Someone has to keep the postal carriers employed and the paper-recycling machines humming. And these, near as I can tell, are the main uses of campaign mailers.
At our house, each day's mail is first sorted into two piles. One has the envelopes I'll actually open, the periodicals I'll actually read. The other, usually much larger, is the junk mail: The advertising vehicles masquerading as magazines. The never-ending charitable appeals from nonprofits I already donated to for the year, which always makes me feel as though my donation has simply been spent on more fundraising. And at this time of year, the stuff that goes first into the junk pile are the campaign mailers.
Why would I pay any attention to them? Decades ago, they ceased to give me any real information. There are the slate mailers that were paid for by the candidates and thus don't reflect any real endorsements. There are the misleading attacks on each other that the accused has little or no chance to respond to before election day. They hint that the candidate has endorsements that he or she doesn't really have. (See this post on Sheila Kuehl by my colleague Kerry Cavanaugh.)

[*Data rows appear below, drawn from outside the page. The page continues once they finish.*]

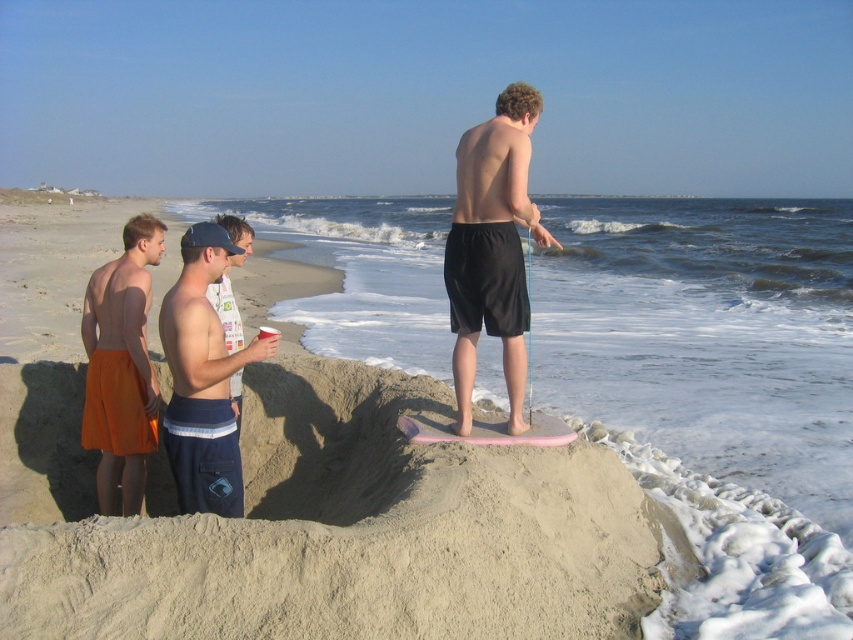
Question: Considering the relative positions of beige sandcastle at center and black matte shorts at center in the image provided, where is beige sandcastle at center located with respect to black matte shorts at center?

Choices:
 (A) right
 (B) left

Answer: (A)

Question: Does orange fabric shorts at left have a lesser width compared to white printed t-shirt at center?

Choices:
 (A) yes
 (B) no

Answer: (A)

Question: Considering the real-world distances, which object is closest to the black matte shorts at center?

Choices:
 (A) beige sandcastle at center
 (B) orange fabric shorts at left

Answer: (B)

Question: Is black matte shorts at center thinner than white printed t-shirt at center?

Choices:
 (A) yes
 (B) no

Answer: (A)

Question: Which point is closer to the camera?

Choices:
 (A) (138, 432)
 (B) (235, 308)

Answer: (A)

Question: Among these objects, which one is farthest from the camera?

Choices:
 (A) black matte shorts at center
 (B) orange fabric shorts at left

Answer: (A)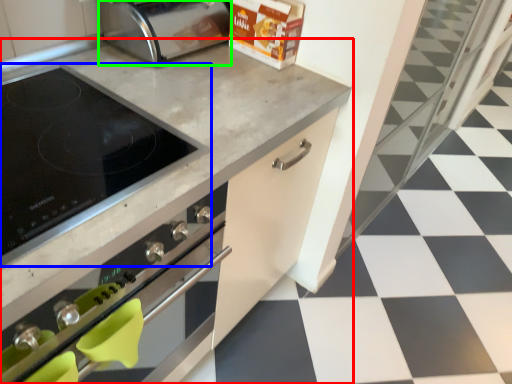
Question: Which object is the farthest from countertop (highlighted by a red box)? Choose among these: kitchen appliance (highlighted by a blue box) or toaster (highlighted by a green box).

Choices:
 (A) kitchen appliance
 (B) toaster

Answer: (B)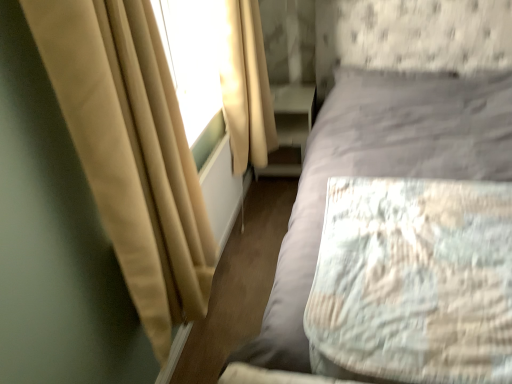
Where is `light gray fabric mattress at right`? This screenshot has width=512, height=384. light gray fabric mattress at right is located at coordinates (414, 280).

From a real-world perspective, is light gray fabric mattress at right located beneath beige fabric curtain at left, which appears as the first curtain when viewed from the front?

Indeed, from a real-world perspective, light gray fabric mattress at right is positioned beneath beige fabric curtain at left, which appears as the first curtain when viewed from the front.

Is light gray fabric mattress at right placed right next to beige fabric curtain at left, which appears as the first curtain when viewed from the front?

light gray fabric mattress at right and beige fabric curtain at left, which appears as the first curtain when viewed from the front, are clearly separated.

In the scene shown: Considering the relative positions of light gray fabric mattress at right and beige fabric curtain at left, placed as the 2th curtain when sorted from back to front, in the image provided, is light gray fabric mattress at right to the left of beige fabric curtain at left, placed as the 2th curtain when sorted from back to front, from the viewer's perspective?

In fact, light gray fabric mattress at right is to the right of beige fabric curtain at left, placed as the 2th curtain when sorted from back to front.

From the picture: From their relative heights in the image, would you say textured gray bed at center is taller or shorter than beige fabric curtain at upper left, arranged as the second curtain when viewed from the front?

textured gray bed at center is taller than beige fabric curtain at upper left, arranged as the second curtain when viewed from the front.

From a real-world perspective, count 1st curtains upward from the textured gray bed at center and point to it. Please provide its 2D coordinates.

[(245, 85)]

Does textured gray bed at center appear on the right side of beige fabric curtain at upper left, arranged as the second curtain when viewed from the front?

Yes.

In terms of height, does textured gray bed at center look taller or shorter compared to light gray fabric mattress at right?

Considering their sizes, textured gray bed at center has more height than light gray fabric mattress at right.

Is textured gray bed at center beside light gray fabric mattress at right?

There is a gap between textured gray bed at center and light gray fabric mattress at right.

Considering the relative positions of textured gray bed at center and light gray fabric mattress at right in the image provided, is textured gray bed at center behind light gray fabric mattress at right?

No, textured gray bed at center is in front of light gray fabric mattress at right.

Can you confirm if textured gray bed at center is wider than light gray fabric mattress at right?

Yes.

From a real-world perspective, is matte white dresser at lower center positioned over light gray fabric mattress at right based on gravity?

Incorrect, from a real-world perspective, matte white dresser at lower center is lower than light gray fabric mattress at right.

Does matte white dresser at lower center come behind light gray fabric mattress at right?

Yes, it is.

How much distance is there between matte white dresser at lower center and light gray fabric mattress at right?

matte white dresser at lower center is 4.51 feet away from light gray fabric mattress at right.

Find the location of a particular element. This screenshot has height=384, width=512. dresser below the light gray fabric mattress at right (from a real-world perspective) is located at coordinates (291, 125).

Is beige fabric curtain at upper left, arranged as the second curtain when viewed from the front, surrounded by beige fabric curtain at left, placed as the 2th curtain when sorted from back to front?

No, beige fabric curtain at upper left, arranged as the second curtain when viewed from the front, is not surrounded by beige fabric curtain at left, placed as the 2th curtain when sorted from back to front.

Who is shorter, beige fabric curtain at left, which appears as the first curtain when viewed from the front, or beige fabric curtain at upper left, the 1th curtain when ordered from back to front?

beige fabric curtain at upper left, the 1th curtain when ordered from back to front, is shorter.

Which is less distant, (160,75) or (260,116)?

Point (160,75) is closer to the camera than point (260,116).

From a real-world perspective, which is physically below, beige fabric curtain at left, which appears as the first curtain when viewed from the front, or beige fabric curtain at upper left, the 1th curtain when ordered from back to front?

beige fabric curtain at upper left, the 1th curtain when ordered from back to front, is physically lower.

Is beige fabric curtain at left, placed as the 2th curtain when sorted from back to front, thinner than textured gray bed at center?

Correct, the width of beige fabric curtain at left, placed as the 2th curtain when sorted from back to front, is less than that of textured gray bed at center.

Is beige fabric curtain at left, which appears as the first curtain when viewed from the front, positioned before textured gray bed at center?

No, beige fabric curtain at left, which appears as the first curtain when viewed from the front, is behind textured gray bed at center.

Considering the sizes of beige fabric curtain at left, which appears as the first curtain when viewed from the front, and textured gray bed at center in the image, is beige fabric curtain at left, which appears as the first curtain when viewed from the front, taller or shorter than textured gray bed at center?

Considering their sizes, beige fabric curtain at left, which appears as the first curtain when viewed from the front, has less height than textured gray bed at center.

How far apart are beige fabric curtain at left, placed as the 2th curtain when sorted from back to front, and textured gray bed at center?

The distance of beige fabric curtain at left, placed as the 2th curtain when sorted from back to front, from textured gray bed at center is 33.84 inches.

From the picture: From a real-world perspective, which object rests below the other?

matte white dresser at lower center is physically lower.

Based on their positions, is textured gray bed at center located to the left or right of matte white dresser at lower center?

Based on their positions, textured gray bed at center is located to the right of matte white dresser at lower center.

In terms of height, does textured gray bed at center look taller or shorter compared to matte white dresser at lower center?

textured gray bed at center is taller than matte white dresser at lower center.

I want to click on mattress on the right of beige fabric curtain at left, placed as the 2th curtain when sorted from back to front, so click(414, 280).

In order to click on bed beneath the beige fabric curtain at upper left, arranged as the second curtain when viewed from the front (from a real-world perspective) in this screenshot , I will do `click(391, 125)`.

Based on their spatial positions, is matte white dresser at lower center or light gray fabric mattress at right further from beige fabric curtain at upper left, arranged as the second curtain when viewed from the front?

light gray fabric mattress at right lies further to beige fabric curtain at upper left, arranged as the second curtain when viewed from the front, than the other object.

When comparing their distances from light gray fabric mattress at right, does matte white dresser at lower center or beige fabric curtain at left, placed as the 2th curtain when sorted from back to front, seem closer?

Based on the image, beige fabric curtain at left, placed as the 2th curtain when sorted from back to front, appears to be nearer to light gray fabric mattress at right.

Which object lies further to the anchor point textured gray bed at center, beige fabric curtain at upper left, arranged as the second curtain when viewed from the front, or beige fabric curtain at left, which appears as the first curtain when viewed from the front?

beige fabric curtain at left, which appears as the first curtain when viewed from the front, lies further to textured gray bed at center than the other object.

Based on their spatial positions, is textured gray bed at center or light gray fabric mattress at right further from matte white dresser at lower center?

Based on the image, light gray fabric mattress at right appears to be further to matte white dresser at lower center.

Estimate the real-world distances between objects in this image. Which object is further from matte white dresser at lower center, textured gray bed at center or beige fabric curtain at left, which appears as the first curtain when viewed from the front?

Among the two, beige fabric curtain at left, which appears as the first curtain when viewed from the front, is located further to matte white dresser at lower center.

Which object lies nearer to the anchor point beige fabric curtain at left, placed as the 2th curtain when sorted from back to front, beige fabric curtain at upper left, arranged as the second curtain when viewed from the front, or textured gray bed at center?

textured gray bed at center lies closer to beige fabric curtain at left, placed as the 2th curtain when sorted from back to front, than the other object.

Estimate the real-world distances between objects in this image. Which object is further from beige fabric curtain at upper left, the 1th curtain when ordered from back to front, textured gray bed at center or light gray fabric mattress at right?

Based on the image, light gray fabric mattress at right appears to be further to beige fabric curtain at upper left, the 1th curtain when ordered from back to front.

Considering their positions, is beige fabric curtain at left, placed as the 2th curtain when sorted from back to front, positioned closer to textured gray bed at center than beige fabric curtain at upper left, arranged as the second curtain when viewed from the front?

beige fabric curtain at upper left, arranged as the second curtain when viewed from the front, lies closer to textured gray bed at center than the other object.

Locate an element on the screen. Image resolution: width=512 pixels, height=384 pixels. mattress between textured gray bed at center and matte white dresser at lower center from front to back is located at coordinates (414, 280).

Locate an element on the screen. This screenshot has width=512, height=384. curtain between textured gray bed at center and beige fabric curtain at upper left, the 1th curtain when ordered from back to front, in the front-back direction is located at coordinates (132, 151).

You are a GUI agent. You are given a task and a screenshot of the screen. Output one action in this format:
    pyautogui.click(x=<x>, y=<y>)
    Task: Click on the curtain between light gray fabric mattress at right and matte white dresser at lower center along the z-axis
    
    Given the screenshot: What is the action you would take?
    pyautogui.click(x=245, y=85)

Locate an element on the screen. Image resolution: width=512 pixels, height=384 pixels. mattress between textured gray bed at center and beige fabric curtain at upper left, arranged as the second curtain when viewed from the front, in the front-back direction is located at coordinates (414, 280).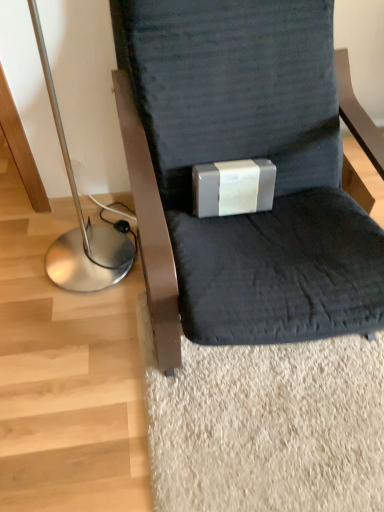
In order to face matte gray box at center, should I rotate leftwards or rightwards?

It's best to rotate right around 5.756 degrees.

Identify the location of matte gray box at center. (233, 187).

Identify the location of silver metallic floor lamp at left. (80, 219).

In order to face silver metallic floor lamp at left, should I rotate leftwards or rightwards?

Rotate left and turn 16.191 degrees.

Where is `matte gray box at center`? This screenshot has width=384, height=512. matte gray box at center is located at coordinates (233, 187).

Is point (227, 105) positioned in front of point (251, 206)?

Yes, point (227, 105) is in front of point (251, 206).

Between matte gray cushion at center and matte gray box at center, which one has more height?

With more height is matte gray cushion at center.

From the picture: Between matte gray cushion at center and matte gray box at center, which one has smaller width?

matte gray box at center.

This screenshot has width=384, height=512. In order to click on chair on the right side of matte gray box at center in this screenshot , I will do `click(243, 158)`.

Which object is thinner, matte gray cushion at center or silver metallic floor lamp at left?

silver metallic floor lamp at left.

Who is bigger, matte gray cushion at center or silver metallic floor lamp at left?

matte gray cushion at center.

From the image's perspective, which is above, matte gray cushion at center or silver metallic floor lamp at left?

silver metallic floor lamp at left appears higher in the image.

Between matte gray cushion at center and silver metallic floor lamp at left, which one has less height?

With less height is silver metallic floor lamp at left.

Is matte gray box at center situated inside matte gray cushion at center or outside?

matte gray box at center is located inside matte gray cushion at center.

Looking at this image, which object is closer to the camera, matte gray box at center or matte gray cushion at center?

matte gray cushion at center is closer to the camera.

Can you confirm if matte gray box at center is shorter than matte gray cushion at center?

Yes.

Can you tell me how much matte gray box at center and matte gray cushion at center differ in facing direction?

The facing directions of matte gray box at center and matte gray cushion at center are 3.71 degrees apart.

From the picture: Who is shorter, silver metallic floor lamp at left or matte gray cushion at center?

silver metallic floor lamp at left.

I want to click on bedside lamp located on the left of matte gray cushion at center, so click(x=80, y=219).

Does point (63, 273) appear closer or farther from the camera than point (186, 223)?

Point (63, 273) is farther from the camera than point (186, 223).

Is silver metallic floor lamp at left situated inside matte gray cushion at center or outside?

silver metallic floor lamp at left is not inside matte gray cushion at center, it's outside.

How different are the orientations of matte gray box at center and silver metallic floor lamp at left in degrees?

3.59 degrees separate the facing orientations of matte gray box at center and silver metallic floor lamp at left.

From the image's perspective, between matte gray box at center and silver metallic floor lamp at left, who is located below?

From the image's view, matte gray box at center is below.

Can you confirm if matte gray box at center is positioned to the right of silver metallic floor lamp at left?

Indeed, matte gray box at center is positioned on the right side of silver metallic floor lamp at left.

Considering the sizes of matte gray box at center and silver metallic floor lamp at left in the image, is matte gray box at center taller or shorter than silver metallic floor lamp at left?

Clearly, matte gray box at center is shorter compared to silver metallic floor lamp at left.

Between silver metallic floor lamp at left and matte gray box at center, which one has larger width?

Wider between the two is silver metallic floor lamp at left.

Considering the positions of points (102, 276) and (197, 168), is point (102, 276) closer to camera compared to point (197, 168)?

No, (102, 276) is further to viewer.

What's the angular difference between silver metallic floor lamp at left and matte gray box at center's facing directions?

The angular difference between silver metallic floor lamp at left and matte gray box at center is 3.59 degrees.

Is silver metallic floor lamp at left touching matte gray box at center?

silver metallic floor lamp at left and matte gray box at center are not in contact.

At what (x,y) coordinates should I click in order to perform the action: click on box that is behind the matte gray cushion at center. Please return your answer as a coordinate pair (x, y). This screenshot has width=384, height=512. Looking at the image, I should click on (233, 187).

Find the location of a particular element. chair above the silver metallic floor lamp at left (from a real-world perspective) is located at coordinates (243, 158).

Which object lies further to the anchor point matte gray cushion at center, silver metallic floor lamp at left or matte gray box at center?

The object further to matte gray cushion at center is silver metallic floor lamp at left.

Based on their spatial positions, is matte gray cushion at center or matte gray box at center further from silver metallic floor lamp at left?

Among the two, matte gray cushion at center is located further to silver metallic floor lamp at left.

Based on their spatial positions, is matte gray box at center or matte gray cushion at center closer to silver metallic floor lamp at left?

matte gray box at center is positioned closer to the anchor silver metallic floor lamp at left.

Based on their spatial positions, is matte gray cushion at center or silver metallic floor lamp at left further from matte gray box at center?

Based on the image, silver metallic floor lamp at left appears to be further to matte gray box at center.

From the image, which object appears to be nearer to matte gray cushion at center, matte gray box at center or silver metallic floor lamp at left?

Among the two, matte gray box at center is located nearer to matte gray cushion at center.

Considering their positions, is silver metallic floor lamp at left positioned closer to matte gray box at center than matte gray cushion at center?

matte gray cushion at center.

Where is `bedside lamp between matte gray cushion at center and matte gray box at center in the front-back direction`? bedside lamp between matte gray cushion at center and matte gray box at center in the front-back direction is located at coordinates (80, 219).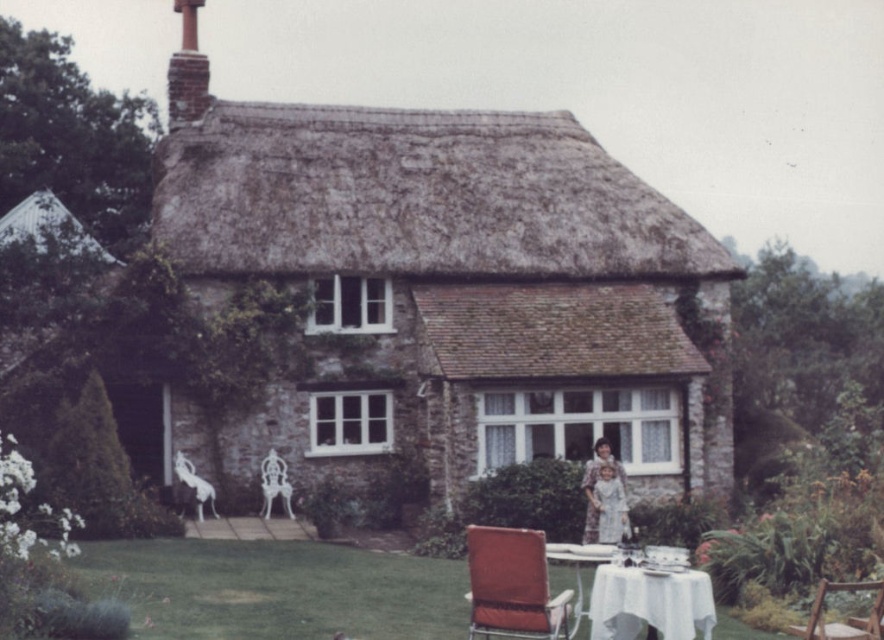
Is point (580, 582) closer to viewer compared to point (599, 467)?

That is True.

Between white cloth-covered table at lower center and floral fabric dress at center, which one has more height?

floral fabric dress at center is taller.

Image resolution: width=884 pixels, height=640 pixels. In order to click on white cloth-covered table at lower center in this screenshot , I will do `click(578, 566)`.

Can you confirm if matte orange chair at lower center is taller than wooden chair at center?

In fact, matte orange chair at lower center may be shorter than wooden chair at center.

This screenshot has width=884, height=640. I want to click on matte orange chair at lower center, so click(512, 586).

Can you confirm if green grass at lower center is wider than white cloth-covered table at lower right?

Yes, green grass at lower center is wider than white cloth-covered table at lower right.

Is green grass at lower center shorter than white cloth-covered table at lower right?

Indeed, green grass at lower center has a lesser height compared to white cloth-covered table at lower right.

Image resolution: width=884 pixels, height=640 pixels. What do you see at coordinates (273, 589) in the screenshot?
I see `green grass at lower center` at bounding box center [273, 589].

You are a GUI agent. You are given a task and a screenshot of the screen. Output one action in this format:
    pyautogui.click(x=<x>, y=<y>)
    Task: Click on the green grass at lower center
    The height and width of the screenshot is (640, 884).
    Given the screenshot: What is the action you would take?
    [x=273, y=589]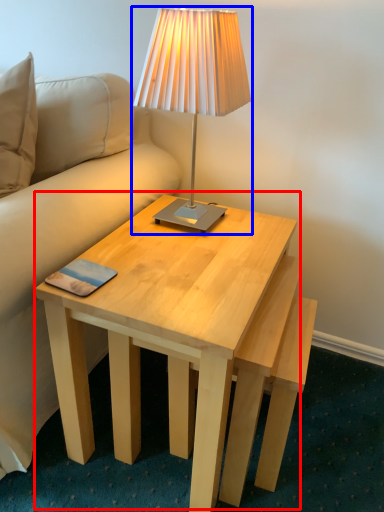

An acquaintance of mine, who's working for one of the major campaigns, was fretting the other day because an opponent had sent out an inaccurate smear letter to voters. The campaign was wondering how best to respond. My response was, "Is anybody going to actually look at it?" Why would a voter trust an ad from a particular campaign as a source for making a ballot decision? With all the readily available information about elections, this is like giving serious consideration to a mailer from a tobacco company that says how much it cares about the public's health.
Direct mail is a big part of the campaign scene; one would think there are some data to show that they do something. I have to wonder. I give the mailers just enough of a glance to ascertain what they are, not even from whom, much less what they said. Then into the recycle bin they go.